'We will not sit still': Native Americans protest proposed Arizona mine on sacred lands
Man working in a mine (Shutterstock)

Members of a Native American tribe in Arizona took to the roadways on Monday to protest against a proposal for a massive copper mine at a small town east of Phoenix, vowing to protect sacred lands.


A small group from the San Carlos Apache tribe began a scheduled cross-country caravan to Washington, D.C., to try to persuade the U.S. Congress to save an area known as the Oak Flat campground near Superior, Arizona.

The several dozen protesters hope to garner wide public support and get lawmakers to repeal a land exchange signed last year that paves the way for a $6 billion project by Resolution Copper Mining, a company jointly owned by Britain's Rio Tinto and Australia's BHP Billiton Ltd.

“This is sacred land to us and what they are doing is a betrayal,” tribal elder Sandra Rambler said in a telephone interview from the caravan. “It’s like someone ripping the guts out of you right when you’re standing there. We will not sit still and allow this to happen.”

Mine supporters tout its expected benefits, including about 3,700 jobs and $60 billion in economic impacts.

Project spokeswoman Jennifer Russo said the company was committed to involving tribal members and has reached out to “open the lines of communication and work cooperatively to address the issues.”

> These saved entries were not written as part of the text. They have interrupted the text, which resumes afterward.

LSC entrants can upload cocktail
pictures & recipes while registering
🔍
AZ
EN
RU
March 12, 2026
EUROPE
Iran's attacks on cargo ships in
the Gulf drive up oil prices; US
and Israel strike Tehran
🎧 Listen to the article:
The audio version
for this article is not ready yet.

The battle lines were set in December when President Barack Obama approved the exchange of 2,400 acres (970 hectares) deemed sacred to Native Americans and precious to environmentalists.

The exchange was tucked into a defense spending bill and supported by members of Arizona’s delegation including former Republican presidential contender John McCain, who called the bi-partisan bill a “game-changer” for the area.

He also said in a statement last month that no tribal land or land designated as sacred by the U.S. Interior Department was involved and that the legislation includes key concessions to address opponents’ concerns.

Organizers said plans call for the caravan to stop at Native American reservations nationwide, adding to its ranks along the way. The goal is for 1,000 people to descend on the lawn in front of the U.S. Capitol on July 21, Rambler said.

“We’re the first Americans, and our voices need to be heard and they will be heard,” she said.